Cindy Speaker:  I know you do and I love it. Tell us how many T-shirts you order.

David Daggett: 15,000.

Cindy Speaker: 15,000 T-shirts.

David Daggett: Right.

Cindy Speaker:  That’s amazing.

David Daggett:  And I think we’re in 49 high schools? 52 high schools last year.

Cindy Speaker:   Wow, wow.

David Daggett: And I went to every one.

Cindy Speaker:  Did you really?

David Daggett:  Yes, yes.

Cindy Speaker:  That is incredible.

David Daggett:  Yeah.

Cindy Speaker:  That’s just incredible.

David Daggett:   Yeah.

Cindy Speaker:  How do you keep this going for 30 years? What is the secret? Because frankly, there’s not many people that keep anything going for 30 years.

David Daggett: Right. It’s a very unique program. It is the largest and longest running privately-funded initiative of its type in the United States, which probably also means the world. The only way you can keep something like this going is passion, quite frankly. You have to have individuals that are drivers and get it going. The folks in our firm and me, it’s part of the culture here at Daggett Shuler. It’s very meaningful to our entire team.

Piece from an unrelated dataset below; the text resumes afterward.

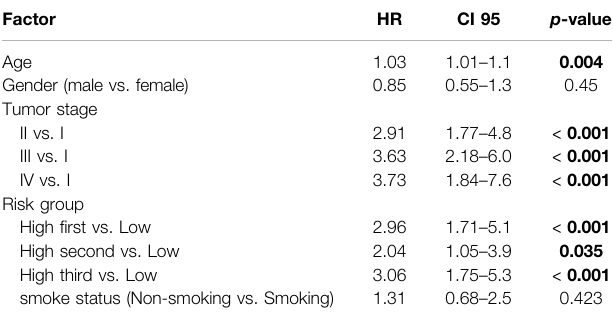
TABLE 2 | Multivariate Cox analysis of clinical characteristics and risk groups.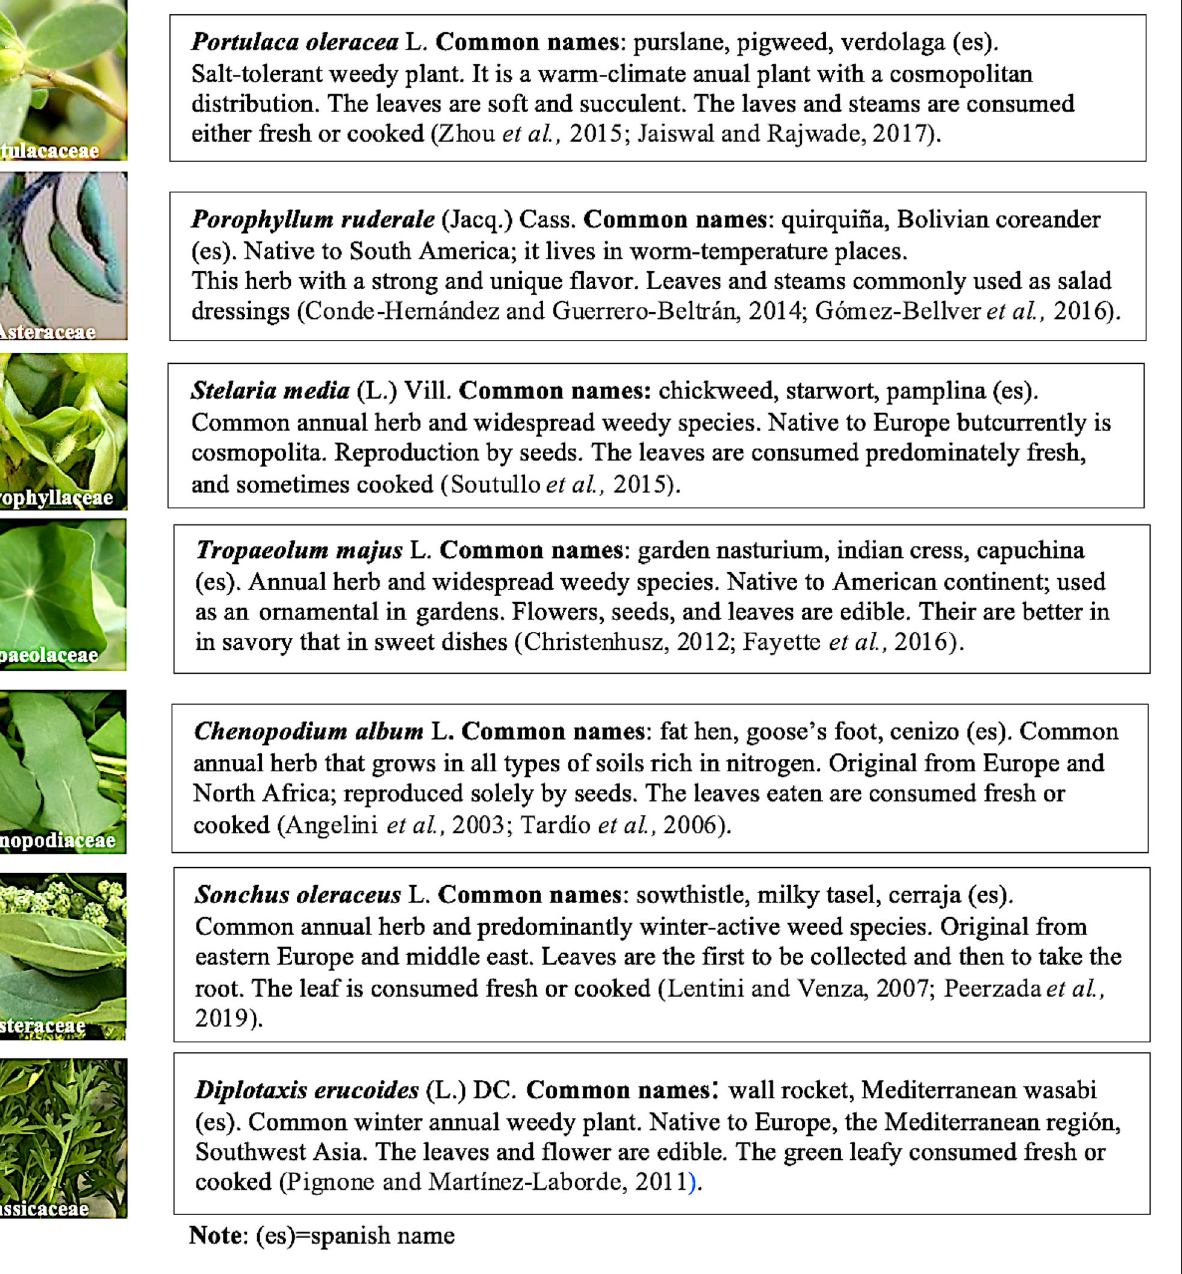
Cooperative in the rural environment areas of the coast of the province of Valencia (Spain). The area is located within 39 ◦ 45’13” North and 0 ◦ 12 ′ 21 ′′ West, with SCI code ES0000148 (35). A brief description of each plant is summarized in Figure 1 . The undervalued species with abundance in their respective season appear spontaneously and present as weeds. Samples of these fresh plants were manually cleaned to remove soil particles, and whole leaves were selected for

Cindy Speaker: Yeah, yeah. And you’re not only impacting the students, you’re impacting your staff and your team, because I’ve seen the passion. They have the passion too, and in a lot of ways, it’s almost like I think you mentor the employees and they become mentors as well. So you’re doing a lot more than just reaching students.

David Daggett: No, no, that’s true. It’s interesting to me, and I don’t want to knock other businesses and other law firms or that sort of thing, but the question I get is how much does it cost. The dollars, that’s not the significant part. It’s the individual action, and once I describe what’s involved, most back away.

David Daggett: The interesting thing is we were a little bit ahead of the curve because now, business school research, at the Wharton School at U Penn near you, at Harvard Business School, at MIT Graduate Business School, their research is all showing that the culture of a business, the quality and character of the relationships within the business are as, or more, important than looking at the numbers on the financial statements.

Cindy Speaker:  Wow.

David Daggett:  I think things like this help make employees in a business proud of where they work and engagement, and it gives them a feeling that they’re participating in giving back. Not all places have a vehicle in the company that they’re with, a vehicle with which to let out those desires and needs that you have as a human being. When you can combine that with a business, it infuses extra passion into the whole organization, and I think that’s important.

Cindy Speaker:  I do, too. I think it’s fantastic, and congratulations on 30 years. It’s tremendous. It really is.

David Daggett: Yeah. Hey, wait, we’ve got at least 30 more in us.

Cindy Speaker:  There you go, there you go. I believe it.

David Daggett:  Yep.

Cindy Speaker:  Well, David, if anybody wants to reach out to you or your firm, how can they do that?

David Daggett:  Yep. Well, they can go to our website and go DaggettShulerLaw.com, also SafeSober.com and they’ll learn more about Safe Sober Prom Night, or call us at 336-724-1234.

Cindy Speaker: Very good.

David Daggett:  Yep.

Cindy Speaker:  For those of you listening, either live or by replay, if you have a question, reach out to David. He’s very responsive.

David Daggett:  Absolutely.

Cindy Speaker: David, thanks so much.

David Daggett:  Thank you, Cindy. Have a good day. Bye-bye.

Cindy Speaker:  You too. Thanks everybody for listening, we’ll see you again soon. Bye now.